Minggu, 22 Mei 2016

Ruang Lingkup Hukum Adat

Diposting oleh Mukaramah di 21.00


Makalah Kelompok 4

PENGERTIAN POKOK DAN RUANG LINGKUP
HUKUM ADAT
Disusun untuk memenuhi salah satu tugas
Mata Kuliah: Pengantar Tata Hukum Indonesia
Dosen: Ilhamsyah

Disusun oleh
MUKARAMAH (NIM: 1504120424)
NOR JANAH (NIM: 15041204)
LAILA MAGFIROH (NIM: 1504120436)
TUTI SAFRIANI (NIM: 1504120438)

INSTITUT AGAMA ISLAM NEGERI PALANGKARAYA
FAKULTAS EKONOMI DAN BISNIS ISLAM
JURUSAN EKONOMI ISLAM
PROGRAM STUDI EKONOMI SYARIAH
TAHUN 2016 M/1437 H.

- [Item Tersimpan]
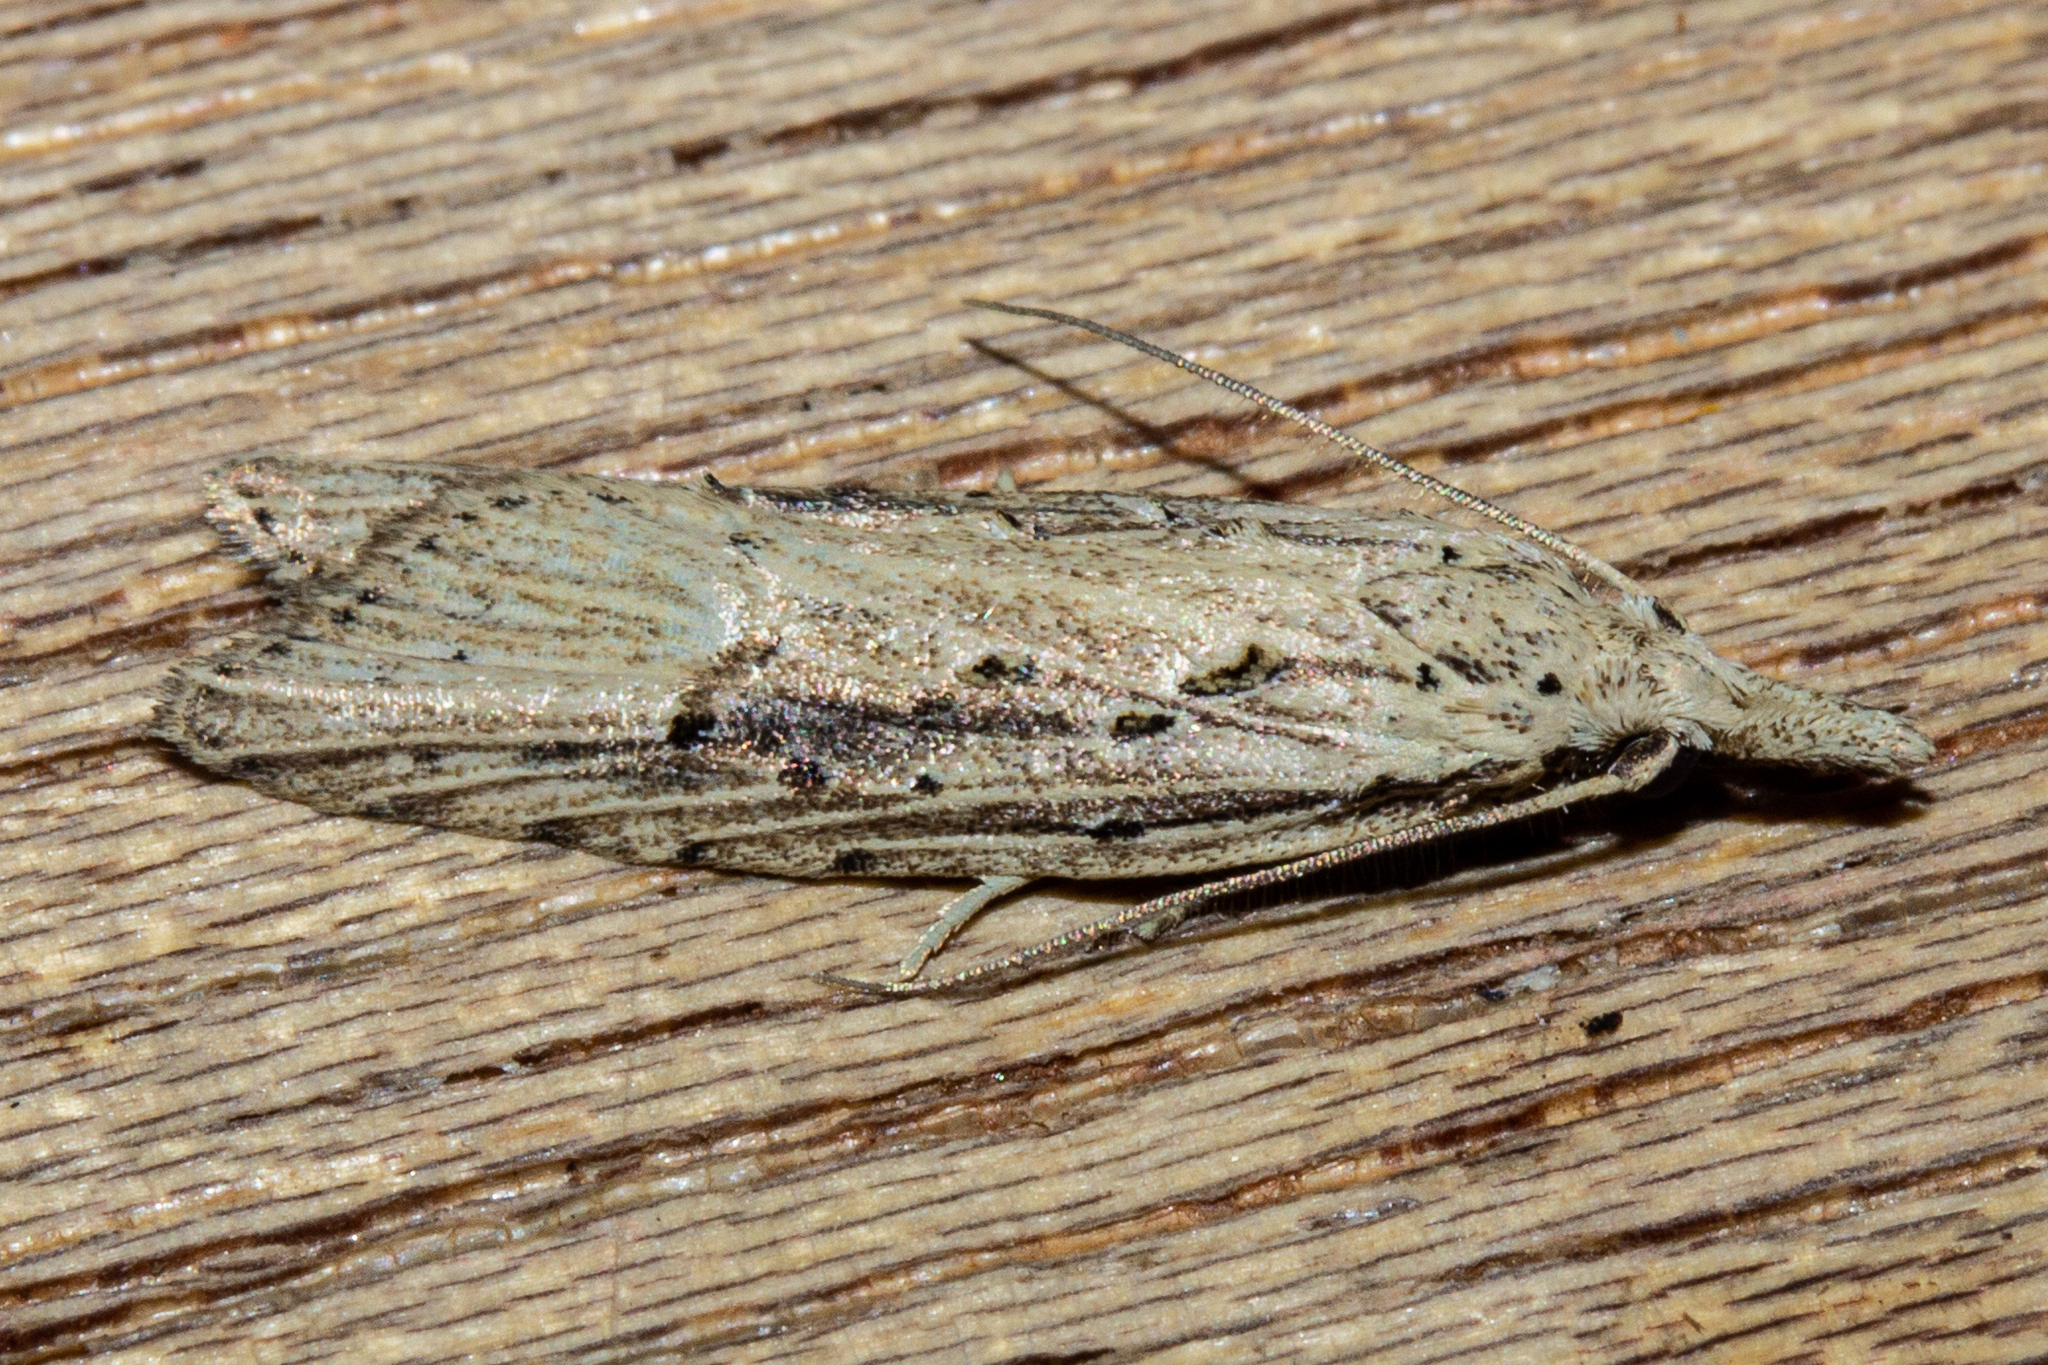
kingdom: Animalia
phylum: Arthropoda
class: Insecta
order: Lepidoptera
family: Carposinidae
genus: Carposina
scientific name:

- [YANG DIKERJAKAN]
1. Tulis ulang bagian teks tentang hukum adat yang dimulai dari "Diposting oleh Mukaramah" dan berlanjut hingga "JANAH (NIM: 15041204)", dengan "Kelompok 4" diganti menjadi "Kelompok 5".
2. Menurut teks tentang hukum adat, makalah itu disusun untuk tugas mata kuliah apa?
Entri-entri di atas diambil dari sumber lain.

- [JAWABAN]
1.
Diposting oleh Mukaramah di 21.00


Makalah Kelompok 5

PENGERTIAN POKOK DAN RUANG LINGKUP
HUKUM ADAT
Disusun untuk memenuhi salah satu tugas
Mata Kuliah: Pengantar Tata Hukum Indonesia
Dosen: Ilhamsyah

Disusun oleh
MUKARAMAH (NIM: 1504120424)
NOR JANAH (NIM: 15041204)

2. Pengantar Tata Hukum Indonesia